対象の文章 =

────────────────────

朕惟フニ我カ皇祖皇宗國ヲ肇ムルコト宏遠ニ德ヲ樹ツルコト深厚ナリ
我カ臣民克ク忠ニ克ク孝ニ億兆心ヲ一ニシテ世世厥ノ美ヲ濟セルハ此
レ我カ國體ノ精華ニシテ教育ノ淵源亦實ニ此ニ存ス爾臣民父母ニ孝ニ
兄弟ニ友ニ夫婦相和シ朋友相信シ恭儉己レヲ持シ博愛衆ニ及ホシ學ヲ
修メ業ヲ習ヒ以テ智能ヲ啓發シ德器ヲ成就シ進テ公益ヲ廣メ世務ヲ開
キ常ニ國憲ヲ重シ國法ニ遵ヒ一旦緩急アレハ義勇公ニ奉シ以テ天壤無
窮ノ皇運ヲ扶翼スヘシ是ノ如キハ獨リ朕カ忠良ノ臣民タルノミナラス
又以テ爾祖先ノ遺風ヲ顯彰スルニ足ラン
斯ノ道ハ實ニ我カ皇祖皇宗ノ遺訓ニシテ子孫臣民ノ倶ニ遵守スヘキ所
之ヲ古今ニ通シテ謬ラス之ヲ中外ニ施シテ悖ラス朕爾臣民ト倶ニ拳々
服膺シテ咸其德ヲ一ニセンコトヲ庶幾フ

 

明治二十三年十月三十日

御名御璽

 

第一課 日の丸のはた

 日の丸のはたは、わが國の、はたじるしで、あります。

────────────────────

抜粋データ =
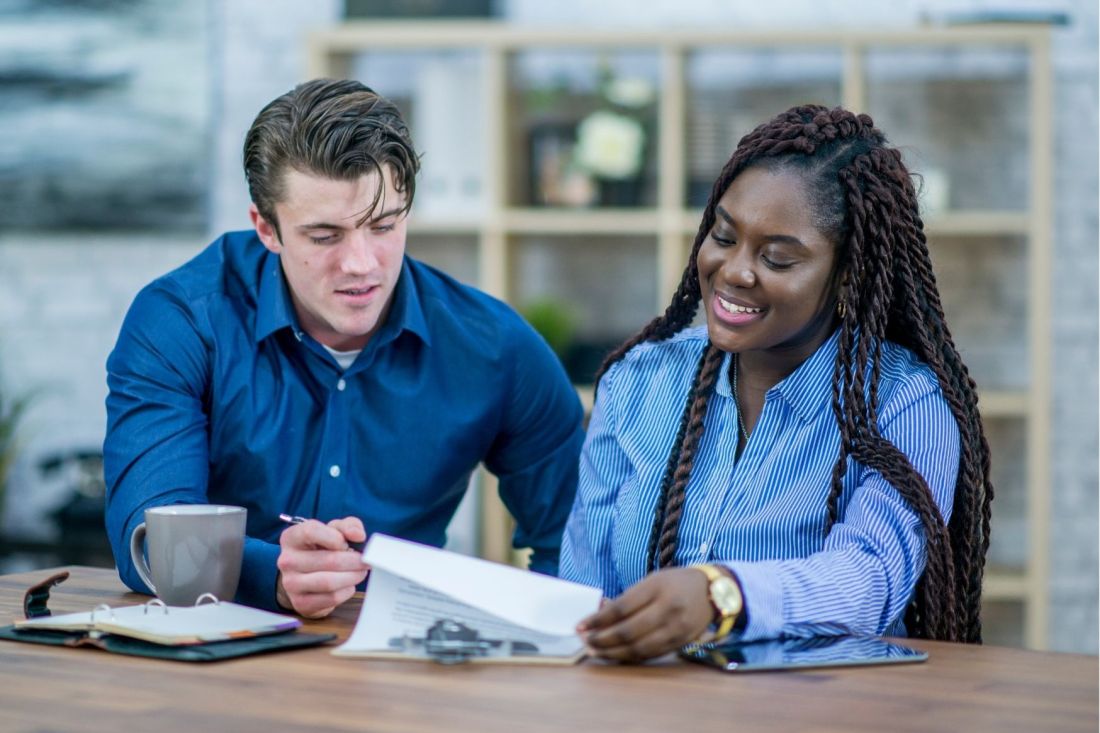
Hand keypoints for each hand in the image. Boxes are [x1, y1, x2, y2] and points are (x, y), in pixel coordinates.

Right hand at [275, 516, 369, 617]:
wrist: (307, 575)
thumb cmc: (322, 548)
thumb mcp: (334, 530)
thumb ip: (348, 526)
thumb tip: (357, 535)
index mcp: (292, 537)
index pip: (311, 532)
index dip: (335, 537)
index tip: (348, 543)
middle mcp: (287, 560)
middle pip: (328, 560)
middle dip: (354, 561)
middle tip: (366, 561)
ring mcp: (291, 583)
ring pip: (329, 582)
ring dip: (352, 576)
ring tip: (360, 572)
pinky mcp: (301, 602)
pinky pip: (331, 598)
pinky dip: (346, 591)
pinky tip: (348, 584)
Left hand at [577, 567, 712, 662]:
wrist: (714, 592)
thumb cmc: (676, 583)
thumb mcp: (652, 581)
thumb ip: (627, 598)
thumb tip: (599, 613)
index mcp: (657, 588)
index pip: (621, 608)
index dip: (598, 619)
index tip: (580, 625)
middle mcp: (667, 609)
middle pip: (628, 631)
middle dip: (602, 639)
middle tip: (585, 641)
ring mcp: (675, 629)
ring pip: (638, 648)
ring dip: (613, 653)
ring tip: (595, 652)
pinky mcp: (680, 643)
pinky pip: (650, 655)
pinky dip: (630, 657)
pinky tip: (616, 655)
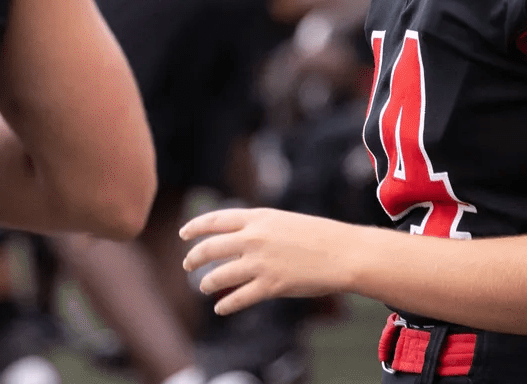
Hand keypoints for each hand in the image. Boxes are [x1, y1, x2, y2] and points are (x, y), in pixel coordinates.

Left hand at [180, 208, 359, 315]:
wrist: (343, 253)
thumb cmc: (318, 236)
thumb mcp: (283, 221)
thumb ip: (258, 227)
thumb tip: (235, 239)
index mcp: (258, 218)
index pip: (215, 220)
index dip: (195, 227)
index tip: (183, 234)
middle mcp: (254, 238)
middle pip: (210, 248)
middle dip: (194, 259)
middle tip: (188, 265)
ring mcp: (260, 263)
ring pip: (219, 276)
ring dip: (207, 283)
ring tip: (204, 287)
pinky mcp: (270, 286)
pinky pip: (238, 298)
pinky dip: (226, 305)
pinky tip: (220, 307)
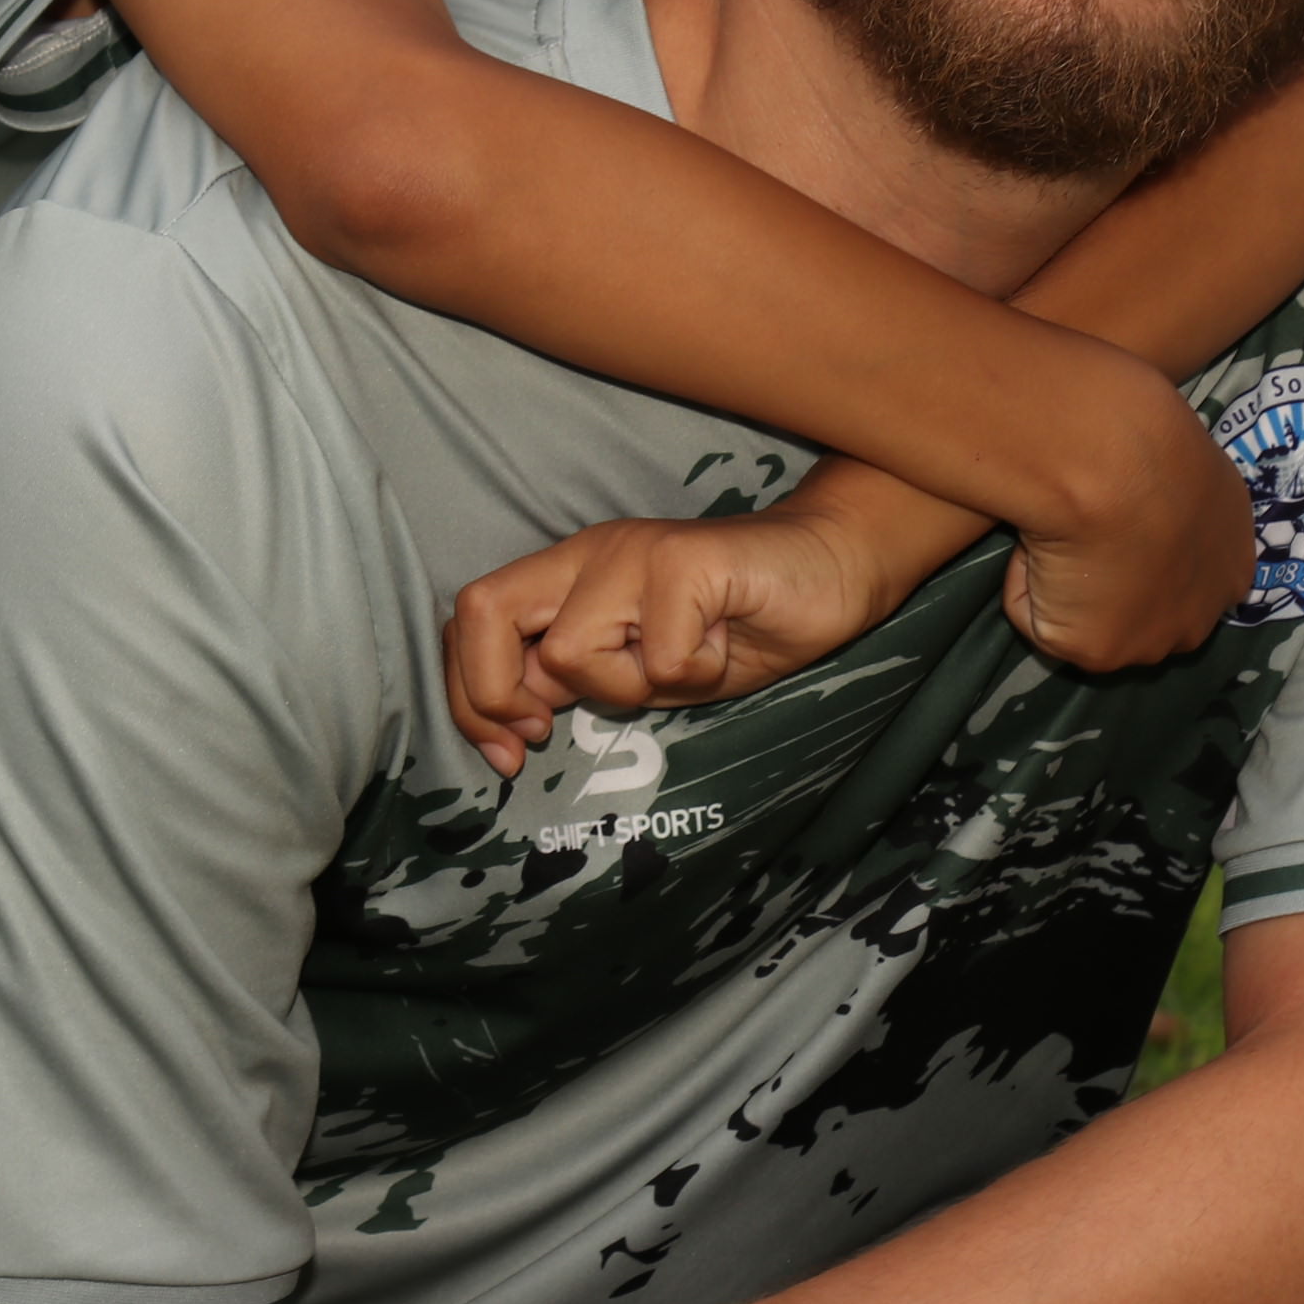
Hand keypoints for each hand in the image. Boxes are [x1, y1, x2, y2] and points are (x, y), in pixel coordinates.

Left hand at [445, 511, 899, 773]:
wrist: (833, 568)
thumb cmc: (739, 624)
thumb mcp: (642, 668)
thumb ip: (577, 677)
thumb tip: (514, 710)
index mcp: (569, 576)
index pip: (471, 622)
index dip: (469, 695)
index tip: (514, 751)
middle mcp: (589, 554)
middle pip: (481, 610)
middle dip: (492, 694)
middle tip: (543, 734)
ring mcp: (634, 551)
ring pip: (571, 650)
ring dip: (627, 688)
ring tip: (683, 664)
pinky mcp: (685, 560)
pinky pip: (659, 655)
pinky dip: (694, 673)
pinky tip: (724, 646)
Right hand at [999, 460, 1254, 675]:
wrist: (1115, 463)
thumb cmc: (1152, 439)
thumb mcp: (1188, 462)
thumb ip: (1179, 498)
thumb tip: (1142, 505)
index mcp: (1232, 568)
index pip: (1190, 579)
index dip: (1148, 555)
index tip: (1116, 522)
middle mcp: (1203, 616)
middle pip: (1150, 616)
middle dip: (1115, 588)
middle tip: (1080, 532)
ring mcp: (1151, 642)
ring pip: (1093, 621)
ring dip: (1070, 588)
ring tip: (1055, 531)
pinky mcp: (1097, 652)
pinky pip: (1044, 619)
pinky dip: (1027, 583)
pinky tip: (1037, 542)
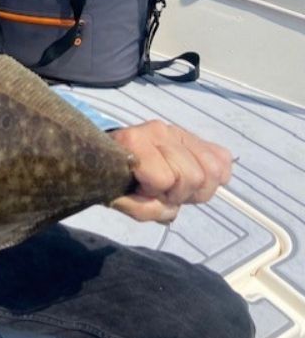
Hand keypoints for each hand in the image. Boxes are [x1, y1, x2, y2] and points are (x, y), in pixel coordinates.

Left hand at [108, 120, 231, 223]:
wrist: (115, 156)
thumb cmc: (118, 177)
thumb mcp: (121, 199)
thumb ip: (143, 207)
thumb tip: (170, 206)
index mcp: (134, 141)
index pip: (164, 178)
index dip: (156, 193)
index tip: (143, 189)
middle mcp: (159, 130)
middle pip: (194, 176)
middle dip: (180, 194)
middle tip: (163, 192)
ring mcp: (178, 131)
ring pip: (213, 168)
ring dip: (199, 188)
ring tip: (178, 187)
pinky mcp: (194, 136)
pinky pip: (222, 158)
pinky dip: (216, 175)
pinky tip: (196, 178)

────────────────────

読んで活用 =
[1] 対象の文章で「御名御璽」の直前に記されている日付は何か。
[2] 対象の文章が臣民にそれぞれの徳を求める相手として挙げている人間関係を、すべて書き出せ。

順番どおりの答え =
[1] 明治二十三年十月三十日である。

[2] 父母、兄弟、夫婦、朋友